The mixed-use redevelopment of the site by Witness Hospitality is expected to include a 111-room, four-story Hampton Inn & Suites, with up to five other buildings that will contain 15,000 to 19,000 square feet of office space and more than 20,000 square feet for restaurants and small service-oriented businesses.

The development previously was known as the Village at Worthington Square, but the developer has changed the name of the project to Worthington Gateway, according to city spokeswoman Anne Brown.

David McCorkle, Worthington’s economic-development manager, said the first two pieces of legislation that would be introduced would involve a tax-increment-financing district.

McCorkle said a TIF is an economic-development tool used to fund public improvements.

A TIF locks in the taxable worth of real property at the value it holds at the time the authorizing legislation is approved, diverting resulting incremental revenue to designated uses, such as funding necessary improvements or infrastructure to support a new development, according to the Ohio Development Services Agency.

Revenue that exceeds the locked-in valuation of the land is diverted from the entities that typically receive property-tax revenue, including school districts, parks districts, libraries and fire departments.

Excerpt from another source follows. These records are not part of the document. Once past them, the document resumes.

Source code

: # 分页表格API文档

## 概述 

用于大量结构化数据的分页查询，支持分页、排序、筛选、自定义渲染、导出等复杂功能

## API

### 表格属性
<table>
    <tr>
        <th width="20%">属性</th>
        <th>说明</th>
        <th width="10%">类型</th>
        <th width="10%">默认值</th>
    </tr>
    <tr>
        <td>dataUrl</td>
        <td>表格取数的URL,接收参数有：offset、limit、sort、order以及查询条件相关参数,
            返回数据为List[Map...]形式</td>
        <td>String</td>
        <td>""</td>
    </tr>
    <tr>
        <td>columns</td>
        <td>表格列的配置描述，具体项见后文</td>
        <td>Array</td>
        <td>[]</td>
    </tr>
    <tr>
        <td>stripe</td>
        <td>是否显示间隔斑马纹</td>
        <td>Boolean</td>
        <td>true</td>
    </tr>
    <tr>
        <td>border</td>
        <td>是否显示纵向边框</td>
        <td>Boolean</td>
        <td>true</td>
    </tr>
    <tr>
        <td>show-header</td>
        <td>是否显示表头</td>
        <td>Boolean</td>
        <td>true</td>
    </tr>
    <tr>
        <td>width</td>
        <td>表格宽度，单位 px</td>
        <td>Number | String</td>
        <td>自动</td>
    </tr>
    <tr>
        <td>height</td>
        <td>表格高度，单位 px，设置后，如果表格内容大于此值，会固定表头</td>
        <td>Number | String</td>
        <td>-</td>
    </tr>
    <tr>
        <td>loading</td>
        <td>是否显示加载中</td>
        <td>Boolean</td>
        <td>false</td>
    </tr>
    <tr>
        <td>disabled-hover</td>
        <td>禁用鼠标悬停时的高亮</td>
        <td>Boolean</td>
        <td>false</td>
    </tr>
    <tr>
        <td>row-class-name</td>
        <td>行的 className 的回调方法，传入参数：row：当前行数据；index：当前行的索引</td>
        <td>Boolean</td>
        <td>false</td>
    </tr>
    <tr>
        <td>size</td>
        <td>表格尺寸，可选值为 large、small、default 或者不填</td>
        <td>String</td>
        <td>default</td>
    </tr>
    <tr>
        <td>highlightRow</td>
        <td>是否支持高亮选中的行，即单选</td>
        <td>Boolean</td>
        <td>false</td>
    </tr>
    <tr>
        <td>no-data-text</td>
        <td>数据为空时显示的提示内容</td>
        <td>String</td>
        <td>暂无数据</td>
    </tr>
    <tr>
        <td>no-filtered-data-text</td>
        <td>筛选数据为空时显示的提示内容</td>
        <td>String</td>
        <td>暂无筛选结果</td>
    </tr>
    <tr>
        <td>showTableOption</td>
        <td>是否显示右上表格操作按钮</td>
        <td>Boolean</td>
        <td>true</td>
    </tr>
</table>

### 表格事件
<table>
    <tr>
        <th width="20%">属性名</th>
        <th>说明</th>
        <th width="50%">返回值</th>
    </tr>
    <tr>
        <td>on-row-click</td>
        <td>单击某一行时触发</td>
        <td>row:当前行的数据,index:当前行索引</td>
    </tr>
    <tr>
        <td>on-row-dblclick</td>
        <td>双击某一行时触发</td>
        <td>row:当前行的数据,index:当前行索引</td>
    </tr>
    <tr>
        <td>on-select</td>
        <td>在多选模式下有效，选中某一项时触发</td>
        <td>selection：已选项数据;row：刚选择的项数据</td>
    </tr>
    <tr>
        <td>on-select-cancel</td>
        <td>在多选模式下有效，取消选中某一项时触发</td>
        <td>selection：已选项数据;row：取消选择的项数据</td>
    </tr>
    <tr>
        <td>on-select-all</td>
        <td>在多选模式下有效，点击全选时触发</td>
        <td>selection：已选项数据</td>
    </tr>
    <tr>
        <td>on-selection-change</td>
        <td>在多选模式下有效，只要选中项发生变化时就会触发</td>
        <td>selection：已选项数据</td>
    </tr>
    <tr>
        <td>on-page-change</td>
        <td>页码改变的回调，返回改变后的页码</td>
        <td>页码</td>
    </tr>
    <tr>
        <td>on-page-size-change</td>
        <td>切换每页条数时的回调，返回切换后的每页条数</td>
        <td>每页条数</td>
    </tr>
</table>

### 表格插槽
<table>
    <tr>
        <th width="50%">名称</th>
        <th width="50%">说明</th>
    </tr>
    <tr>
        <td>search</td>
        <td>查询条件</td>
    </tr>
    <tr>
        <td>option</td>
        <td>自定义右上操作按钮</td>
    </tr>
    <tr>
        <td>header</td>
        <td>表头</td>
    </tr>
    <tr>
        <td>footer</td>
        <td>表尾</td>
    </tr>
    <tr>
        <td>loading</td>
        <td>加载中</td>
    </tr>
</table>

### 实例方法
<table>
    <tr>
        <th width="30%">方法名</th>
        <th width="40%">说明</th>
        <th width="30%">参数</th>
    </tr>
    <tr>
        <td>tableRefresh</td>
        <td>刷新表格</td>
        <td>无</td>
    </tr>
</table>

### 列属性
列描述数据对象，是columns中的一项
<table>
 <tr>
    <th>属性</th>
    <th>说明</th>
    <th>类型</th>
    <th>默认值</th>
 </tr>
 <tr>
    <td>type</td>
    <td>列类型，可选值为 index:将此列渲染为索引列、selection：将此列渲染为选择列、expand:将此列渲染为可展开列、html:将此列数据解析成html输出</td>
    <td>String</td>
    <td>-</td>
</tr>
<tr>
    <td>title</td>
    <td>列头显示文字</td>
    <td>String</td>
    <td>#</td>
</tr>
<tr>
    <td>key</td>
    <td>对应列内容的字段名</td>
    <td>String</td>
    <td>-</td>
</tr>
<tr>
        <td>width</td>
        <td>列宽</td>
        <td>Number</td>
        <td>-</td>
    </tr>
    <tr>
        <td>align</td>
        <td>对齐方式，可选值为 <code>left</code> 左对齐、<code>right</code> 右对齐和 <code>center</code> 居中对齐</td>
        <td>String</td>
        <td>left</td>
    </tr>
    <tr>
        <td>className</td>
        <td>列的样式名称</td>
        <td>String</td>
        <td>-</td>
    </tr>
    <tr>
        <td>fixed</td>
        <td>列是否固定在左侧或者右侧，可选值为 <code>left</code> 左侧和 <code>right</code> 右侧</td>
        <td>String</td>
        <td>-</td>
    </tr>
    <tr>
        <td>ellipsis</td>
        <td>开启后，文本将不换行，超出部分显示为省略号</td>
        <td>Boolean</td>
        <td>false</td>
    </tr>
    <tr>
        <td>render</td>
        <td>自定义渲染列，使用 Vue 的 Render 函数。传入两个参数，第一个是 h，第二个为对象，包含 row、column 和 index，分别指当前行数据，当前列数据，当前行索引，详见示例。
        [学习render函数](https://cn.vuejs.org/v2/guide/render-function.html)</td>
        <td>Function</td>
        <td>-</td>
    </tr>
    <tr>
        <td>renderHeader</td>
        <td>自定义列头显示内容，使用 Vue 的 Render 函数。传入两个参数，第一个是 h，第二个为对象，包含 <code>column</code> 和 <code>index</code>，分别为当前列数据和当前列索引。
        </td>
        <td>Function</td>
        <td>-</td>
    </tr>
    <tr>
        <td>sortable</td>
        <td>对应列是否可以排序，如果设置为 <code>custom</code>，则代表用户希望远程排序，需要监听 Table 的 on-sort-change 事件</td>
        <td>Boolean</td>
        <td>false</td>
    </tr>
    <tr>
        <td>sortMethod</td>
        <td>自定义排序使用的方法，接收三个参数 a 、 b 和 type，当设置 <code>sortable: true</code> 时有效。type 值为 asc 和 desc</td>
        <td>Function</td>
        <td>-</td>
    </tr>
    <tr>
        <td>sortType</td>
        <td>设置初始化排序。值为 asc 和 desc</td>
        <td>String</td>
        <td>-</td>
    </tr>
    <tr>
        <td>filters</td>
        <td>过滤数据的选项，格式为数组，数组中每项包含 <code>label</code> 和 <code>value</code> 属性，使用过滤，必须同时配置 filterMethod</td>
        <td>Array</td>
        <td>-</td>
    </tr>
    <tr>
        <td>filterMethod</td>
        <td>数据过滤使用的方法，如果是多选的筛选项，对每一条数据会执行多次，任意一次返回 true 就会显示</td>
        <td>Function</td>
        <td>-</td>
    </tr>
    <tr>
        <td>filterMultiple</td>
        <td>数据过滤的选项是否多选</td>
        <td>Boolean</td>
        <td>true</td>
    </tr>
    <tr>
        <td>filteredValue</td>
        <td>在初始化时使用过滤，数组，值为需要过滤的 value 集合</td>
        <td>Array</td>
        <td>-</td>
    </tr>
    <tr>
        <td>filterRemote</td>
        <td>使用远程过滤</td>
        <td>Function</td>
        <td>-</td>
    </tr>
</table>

McCorkle said legislation would include a property transfer for the site, which is at 7007 N. High St. off U.S. Route 23, because the state requires the city to own the title to the property before City Council could approve the TIF.

It also would include the TIF, he said.

“In this case, it’s paying for a new realignment of the intersections over by the mall, new street lights and a whole host of things,” he said.

Other legislation will include a rezoning of the property and one for a development agreement and a planning document, he said.

McCorkle said rezoning the property from highway and automotive services to a planned-use district would allow the city to restrict certain uses for the site, such as drive-thru windows.

“It allows for a wider range of uses on the property, while also providing the city with additional regulatory control,” he said.

The March 4 meeting will be at 7:30 p.m. at the Worthington Municipal Building, 6550 N. High St.